Attorney phone calls are monitored by ADOC staff, tape recorded and limited to 15 minutes. All outgoing legal mail must be provided to ADOC staff who shall inspect it before it is sealed. Legal mail will not be censored, "but staff is [sic] not prohibited from reading such documents to the extent necessary to establish the absence of contraband."

"The Lewis v. Casey decision does not address attorney-client communications," according to ACLU-NPP staff attorney Marjorie Rifkin. "Legal mail in Arizona prisons is governed by the court order in Hook v. Arizona.
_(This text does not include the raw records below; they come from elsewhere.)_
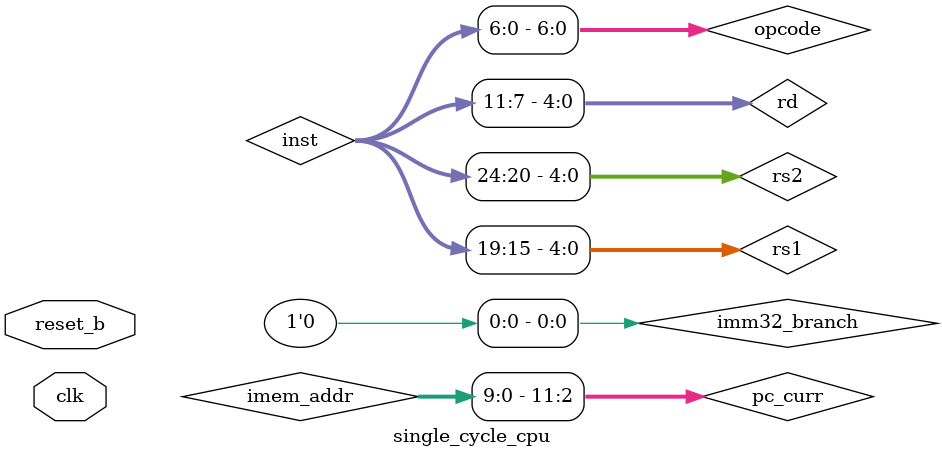
<source format=sv>
/* ********************************************
 *	COSE222 Lab #5
 *
 *	Module: top design of the single-cycle CPU (single_cycle_cpu.sv)
 *  - Top design of the single-cycle CPU
 *
 *  Author: Gunjae Koo (gunjaekoo@korea.ac.kr)
 *
 * ********************************************
 */

`timescale 1ns/1ps

/* verilator lint_off UNUSED */
module single_cycle_cpu
#(  parameter IMEM_DEPTH = 1024,    // imem depth (default: 1024 entries = 4 KB)
              IMEM_ADDR_WIDTH = 10,
              REG_WIDTH = 32,
              DMEM_DEPTH = 1024,    // dmem depth (default: 1024 entries = 8 KB)
              DMEM_ADDR_WIDTH = 10 )
(
    input           clk,            // System clock
    input           reset_b         // Asychronous negative reset
);

    // Wires for datapath elements
    logic   [IMEM_ADDR_WIDTH-1:0]   imem_addr;
    logic   [31:0]  inst;   // instructions = an output of ????

    logic   [4:0]   rs1, rs2, rd;    // register numbers
    logic   [REG_WIDTH-1:0] rd_din;
    logic           reg_write;
    logic   [REG_WIDTH-1:0] rs1_dout, rs2_dout;

    logic   [REG_WIDTH-1:0] alu_in1, alu_in2;
    logic   [3:0]   alu_control;    // ALU control signal
    logic   [REG_WIDTH-1:0] alu_result;
    logic           alu_zero;
    logic           alu_sign;

    logic   [DMEM_ADDR_WIDTH-1:0]    dmem_addr;
    logic   [31:0]  dmem_din, dmem_dout;
    logic           mem_read, mem_write;

    // -------------------------------------------------------------------
    /* Main control unit:
     * Main control unit generates control signals for datapath elements
     * The control signals are determined by decoding instructions
     * Generating control signals using opcode = inst[6:0]
     */
    logic   [6:0]   opcode;
    logic   [3:0]   branch;
    logic           alu_src, mem_to_reg;
    logic   [1:0]   alu_op;
    logic   [2:0]   funct3;
    //logic         mem_read, mem_write, reg_write; // declared above
    // Note for Lab #5
    // The branch control signal has 4-bits since this processor supports beq, bne, blt, and bge
    // Each bit of the branch control signal represents the corresponding branch instruction
    // i.e., branch[0] = beq, branch[1] = bne, branch[2] = blt, branch[3] = bge

    // COMPLETE THE MAIN CONTROL UNIT HERE
    assign opcode = inst[6:0];
    assign branch[0] = ((opcode==7'b1100011) && (funct3==3'b000)) ? 1'b1: 1'b0;
    assign branch[1] = ((opcode==7'b1100011) && (funct3==3'b001)) ? 1'b1: 1'b0;
    assign branch[2] = ((opcode==7'b1100011) && (funct3==3'b100)) ? 1'b1: 1'b0;
    assign branch[3] = ((opcode==7'b1100011) && (funct3==3'b101)) ? 1'b1: 1'b0;

    assign mem_read = (opcode==7'b0000011) ? 1'b1: 1'b0;    // ld
    assign mem_write = (opcode==7'b0100011) ? 1'b1: 1'b0;   // sd
    assign mem_to_reg = mem_read;
    assign reg_write = (opcode==7'b0110011) | (opcode==7'b0010011) | mem_read; // ld, r-type, or i-type
    assign alu_src = ( mem_read | mem_write | (opcode==7'b0010011) ) ? 1'b1: 1'b0;   // ld, sd, or i-type

    assign alu_op[0] = |branch;
    assign alu_op[1] = (opcode==7'b0110011) | (opcode==7'b0010011);    // r-type or i-type


    // --------------------------------------------------------------------

    // --------------------------------------------------------------------
    /* ALU control unit:
     * ALU control unit generate alu_control signal which selects ALU operations
     * Generating control signals using alu_op, funct7, and funct3 fileds
     */
    logic   [6:0]   funct7;
    //logic   [2:0]   funct3;   // declared above

    // COMPLETE THE ALU CONTROL UNIT HERE
    assign funct7 = inst[31:25];
    assign funct3 = inst[14:12];

    always_comb begin
        if (alu_op[1]) begin
            case (funct3)
                3'b111: alu_control = 4'b0000;
                3'b110: alu_control = 4'b0001;
                3'b100: alu_control = 4'b0011;
                default: alu_control = (funct7[5] && (opcode==7'b0110011)) ? 4'b0110: 4'b0010;
            endcase
        end else begin
            alu_control = (alu_op[0]) ? 4'b0110: 4'b0010;
        end
    end


    // ---------------------------------------------------------------------


    // ---------------------------------------------------------------------
    /* Immediate generator:
     * Generating immediate value from inst[31:0]
     * We require immediate type data for load, store, i-type, and branch instructions
     */
    logic   [REG_WIDTH-1:0]  imm32;
    logic   [REG_WIDTH-1:0]  imm32_branch;  // imm32 left shifted by 1
    logic   [11:0]  imm12;  // 12-bit immediate value extracted from inst

    // COMPLETE IMMEDIATE GENERATOR HERE
    assign imm12 = (|branch) ? {inst[31], inst[7], inst[30:25], inst[11:8]}: 
                ( (mem_write) ? {inst[31:25], inst[11:7]}: inst[31:20] );
    assign imm32 = { {20{imm12[11]}}, imm12 };
    assign imm32_branch = {imm32[30:0], 1'b0}; // << 1 for branch


    // ----------------------------------------------------------------------

    // Program counter
    logic   [31:0]  pc_curr, pc_next;
    logic           pc_next_sel;    // selection signal for pc_next
    logic   [31:0]  pc_next_plus4, pc_next_branch;


    assign pc_next_plus4 = pc_curr + 4;    // FILL THIS

    always_ff @ (posedge clk or negedge reset_b) begin
        if (~reset_b) begin
            pc_curr <= 'b0;
        end else begin
            pc_curr <= pc_next;        // FILL THIS
        end
    end


    // MUXes:
    // COMPLETE MUXES HERE
    // PC_NEXT
    assign pc_next_sel = (branch[0] & alu_zero) | (branch[1] & ~alu_zero) | (branch[2] & alu_sign) | (branch[3] & ~alu_sign);      // FILL THIS
    assign pc_next = (pc_next_sel) ? pc_next_branch: pc_next_plus4; // if branch is taken, pc_next_sel=1'b1
    assign pc_next_branch = pc_curr + imm32_branch;   // FILL THIS

    // ALU inputs
    assign alu_in1 = rs1_dout;
    assign alu_in2 = (alu_src) ? imm32: rs2_dout;

    // RF din
    assign rd_din = (mem_to_reg) ? dmem_dout: alu_result;

    // COMPLETE CONNECTIONS HERE
    // imem
    assign imem_addr = pc_curr[IMEM_ADDR_WIDTH+1:2];

    // regfile
    assign rs1 = inst[19:15];
    assign rs2 = inst[24:20];
    assign rd = inst[11:7];

    // dmem
    assign dmem_addr = alu_result[DMEM_ADDR_WIDTH+1:2];
    assign dmem_din = rs2_dout;
 

    // -----------------------------------------------------------------------
    /* Instantiation of datapath elements
     * All input/output ports should be connected
     */
    
    // IMEM
    imem #(
        .IMEM_DEPTH         (IMEM_DEPTH),
        .IMEM_ADDR_WIDTH    (IMEM_ADDR_WIDTH)
    ) u_imem_0 (
        .addr               ( imem_addr     ),
        .dout               ( inst          )
    );

    // REGFILE
    regfile #(
        .REG_WIDTH          (REG_WIDTH)
    ) u_regfile_0 (
        .clk                (clk),
        .rs1                (rs1),
        .rs2                (rs2),
        .rd                 (rd),
        .rd_din             (rd_din),
        .reg_write          (reg_write),
        .rs1_dout           (rs1_dout),
        .rs2_dout           (rs2_dout)
    );

    // ALU
    alu #(
        .REG_WIDTH          (REG_WIDTH)
    ) u_alu_0 (
        .in1                (alu_in1),
        .in2                (alu_in2),
        .alu_control        (alu_control),
        .result             (alu_result),
        .zero               (alu_zero),
        .sign               (alu_sign)
    );

    // DMEM
    dmem #(
        .DMEM_DEPTH         (DMEM_DEPTH),
        .DMEM_ADDR_WIDTH    (DMEM_ADDR_WIDTH)
    ) u_dmem_0 (
        .clk                (clk),
        .addr               (dmem_addr),
        .din                (dmem_din),
        .mem_read           (mem_read),
        .mem_write          (mem_write),
        .dout               (dmem_dout)
    );

endmodule

</source>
Neither the Hook order nor prevailing case law authorizes the substantial breach of confidentiality fostered by the new ADOC policy."

Marjorie Rifkin foresees mounting litigation "through individual lawsuits, rather than a consolidation of claims under one class," as Arizona Prisoners experience "actual harm" under the provisions of DO-902. 'The new policy reflects a fundamental distortion of the Supreme Court's ruling," she adds, "and will undoubtedly cost taxpayers more, rather than less."

As Donna Hamm concludes in her memorandum to judge Strand: "Lewis v. Casey was remanded to the trial court with explicit criticism of the original judge for not allowing ADOC to provide a plan for providing reasonable access to the court before it [the trial court] imposed a series of detailed mandates upon prison officials. Left to their own devices, DO-902 is what the ADOC has come up with. We cannot be proud of a system that so readily discards the constitutional right of access to the court for ALL of our citizens in favor of the lip-service provided in Department Order 902."